Proteine e recupero muscolare dopo l’esercizio

Dopo uno sforzo intenso, le fibre muscolari presentano micro-lesioni. È normale, ed è proprio ciò che innesca l’adattamento (il muscolo si ricostruisce più forte). Ma questa ricostruzione richiede un apporto di aminoacidi, i mattoni fondamentali delle proteine.

Consumare proteine nelle due ore successive all’esercizio accelera il recupero muscolare. Non è necessario un frullato proteico immediato: un pasto completo contenente pollo, pesce, uova o legumi fa il suo dovere.

Combinare proteine e carboidrati dopo lo sforzo

Il recupero non si gioca solo sulle proteine. Associare carboidrati e proteine nel pasto post-allenamento consente di ricostituire il glicogeno e fornire gli aminoacidi necessari alla riparazione.

Un esempio semplice: una ciotola di riso con pollo e verdure. Oppure uno yogurt naturale con fiocchi d’avena e un frutto. L’associazione carboidrati-proteine dopo lo sforzo è più efficace che prenderli singolarmente.

Nutrizionista sportivo che presenta una selezione di superalimenti e un piano alimentare adatto agli atleti in consultazione

Idratazione e nutrizione sportiva: oltre l’acqua naturale

Bere acqua rimane la base, ma durante uno sforzo prolungato, l’acqua da sola non basta. La sudorazione fa perdere elettroliti (sodio, potassio, magnesio) che partecipano alla contrazione muscolare e alla regolazione nervosa.
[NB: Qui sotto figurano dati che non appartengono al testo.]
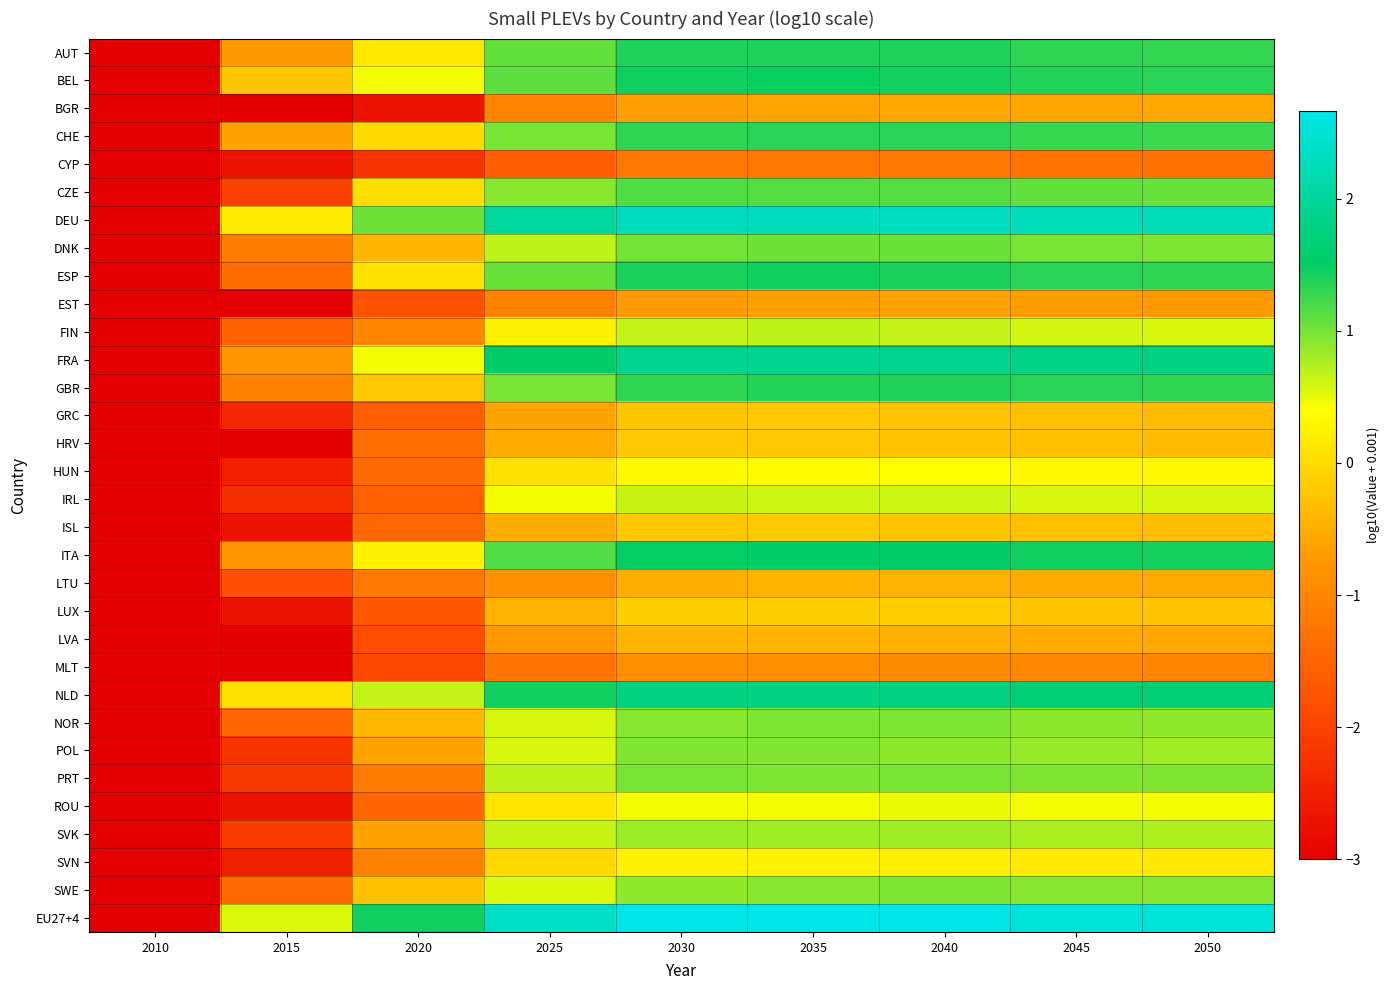

List the series in order of their peak value, highest first.

EU27+4, DEU, FRA, NLD, ITA, BEL, ESP, GBR, AUT, CHE, CZE, DNK, PRT, NOR, SWE, POL, SVK, FIN, IRL, ROU, HUN, SVN, LUX, ISL, HRV, GRC, LTU, LVA, BGR, EST, MLT, CYP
Perché alcuni sportivi avvertono crampi alla fine dello sforzo nonostante un’idratazione regolare? Spesso perché l’acqua consumata non compensa le perdite di sali minerali. Una bevanda isotonica compensa le perdite di acqua ed elettroliti simultaneamente.
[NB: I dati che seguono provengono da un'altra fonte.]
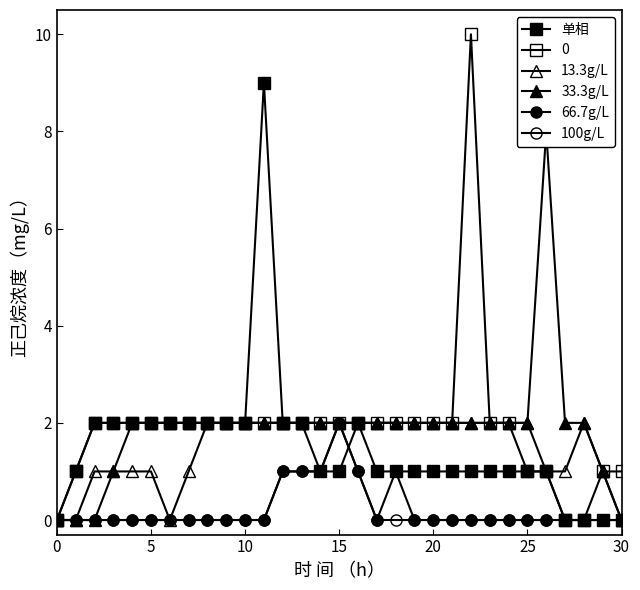

True or false: 单相 has a value of 2 at 10.

True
  • Prima dello sforzo: bere regolarmente nelle ore precedenti, senza eccessi (l’iperidratazione diluisce il sodio nel sangue)
  • Durante lo sforzo (oltre 45 minuti): alternare acqua e bevanda contenente elettroliti, in piccoli sorsi ogni 15-20 minuti
  • Dopo lo sforzo: compensare le perdite con una bevanda ricca di minerali o un pasto contenente sale e verdure

I formati di allenamento ibridi, come il Hyrox o le sessioni che combinano corsa e potenziamento, aggiungono una difficoltà: lo sforzo è frazionato, il battito cardiaco varia e la gestione dell’idratazione deve adattarsi a questi cambiamenti di regime. Sorsi più frequenti durante le fasi di transizione tra gli esercizi aiutano a mantenere l’equilibrio.

Adattare la propria alimentazione alla pratica sportiva non richiede di stravolgere le proprie abitudini. Si tratta di aggiustamenti mirati: il giusto tipo di carboidrati prima dello sforzo, proteine dopo, un’idratazione che non si limita all’acqua. Ogni pasto attorno all’allenamento è un’occasione per preparare o riparare il corpo, non un dettaglio secondario.